» WHAT THIS TASK INVOLVES:
Find the lines in the entries that follow where the word "Kamis" occurs, and state how many there are, with no other words.

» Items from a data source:
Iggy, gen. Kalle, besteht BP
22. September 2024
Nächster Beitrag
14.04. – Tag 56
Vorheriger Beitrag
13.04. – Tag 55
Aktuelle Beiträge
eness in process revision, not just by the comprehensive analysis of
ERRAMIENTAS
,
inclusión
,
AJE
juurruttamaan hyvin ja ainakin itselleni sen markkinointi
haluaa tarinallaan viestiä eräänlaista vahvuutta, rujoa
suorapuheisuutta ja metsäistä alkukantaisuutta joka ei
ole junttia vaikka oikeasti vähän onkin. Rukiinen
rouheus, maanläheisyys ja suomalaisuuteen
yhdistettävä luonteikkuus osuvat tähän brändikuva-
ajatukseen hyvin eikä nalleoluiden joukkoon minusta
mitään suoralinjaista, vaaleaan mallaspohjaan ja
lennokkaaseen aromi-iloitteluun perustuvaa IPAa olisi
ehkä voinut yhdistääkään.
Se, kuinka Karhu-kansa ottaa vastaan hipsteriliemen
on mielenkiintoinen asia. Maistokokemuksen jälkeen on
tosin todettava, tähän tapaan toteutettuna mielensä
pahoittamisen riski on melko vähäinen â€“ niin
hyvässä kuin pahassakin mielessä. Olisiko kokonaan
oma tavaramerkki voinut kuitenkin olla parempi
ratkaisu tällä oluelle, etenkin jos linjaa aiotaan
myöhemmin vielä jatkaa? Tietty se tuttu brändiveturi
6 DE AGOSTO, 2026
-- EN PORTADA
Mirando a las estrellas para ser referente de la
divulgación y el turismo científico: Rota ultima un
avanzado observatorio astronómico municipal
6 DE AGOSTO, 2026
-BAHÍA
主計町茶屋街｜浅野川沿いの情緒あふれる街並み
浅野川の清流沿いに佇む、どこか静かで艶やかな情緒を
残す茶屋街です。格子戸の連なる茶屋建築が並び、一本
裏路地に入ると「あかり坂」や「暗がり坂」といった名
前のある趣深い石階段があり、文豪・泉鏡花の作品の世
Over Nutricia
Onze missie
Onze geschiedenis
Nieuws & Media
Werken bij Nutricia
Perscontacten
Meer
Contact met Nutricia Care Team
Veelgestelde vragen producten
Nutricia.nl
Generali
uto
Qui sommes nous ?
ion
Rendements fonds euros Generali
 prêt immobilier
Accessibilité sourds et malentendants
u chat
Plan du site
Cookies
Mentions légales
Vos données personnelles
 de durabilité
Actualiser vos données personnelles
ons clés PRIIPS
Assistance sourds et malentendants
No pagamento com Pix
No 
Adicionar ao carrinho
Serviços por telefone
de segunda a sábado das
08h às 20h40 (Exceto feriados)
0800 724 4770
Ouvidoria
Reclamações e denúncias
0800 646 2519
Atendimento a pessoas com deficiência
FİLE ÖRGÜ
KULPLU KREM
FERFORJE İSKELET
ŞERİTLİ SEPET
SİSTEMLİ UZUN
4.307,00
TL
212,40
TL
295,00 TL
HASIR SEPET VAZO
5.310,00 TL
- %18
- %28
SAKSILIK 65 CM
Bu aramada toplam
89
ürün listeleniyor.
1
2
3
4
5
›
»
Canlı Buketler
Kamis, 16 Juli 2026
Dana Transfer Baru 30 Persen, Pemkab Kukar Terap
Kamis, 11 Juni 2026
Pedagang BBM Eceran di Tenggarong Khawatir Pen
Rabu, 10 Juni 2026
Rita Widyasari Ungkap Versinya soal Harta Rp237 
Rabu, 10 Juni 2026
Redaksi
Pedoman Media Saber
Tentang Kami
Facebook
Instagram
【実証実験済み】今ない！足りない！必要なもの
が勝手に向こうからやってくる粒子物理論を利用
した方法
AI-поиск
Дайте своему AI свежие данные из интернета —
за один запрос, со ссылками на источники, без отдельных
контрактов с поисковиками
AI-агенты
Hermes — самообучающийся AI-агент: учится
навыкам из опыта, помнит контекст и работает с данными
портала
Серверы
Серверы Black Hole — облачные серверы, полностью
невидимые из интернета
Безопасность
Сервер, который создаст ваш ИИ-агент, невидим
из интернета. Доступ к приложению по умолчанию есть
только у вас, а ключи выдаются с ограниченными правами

» ANSWER FOR THIS EXERCISE:
2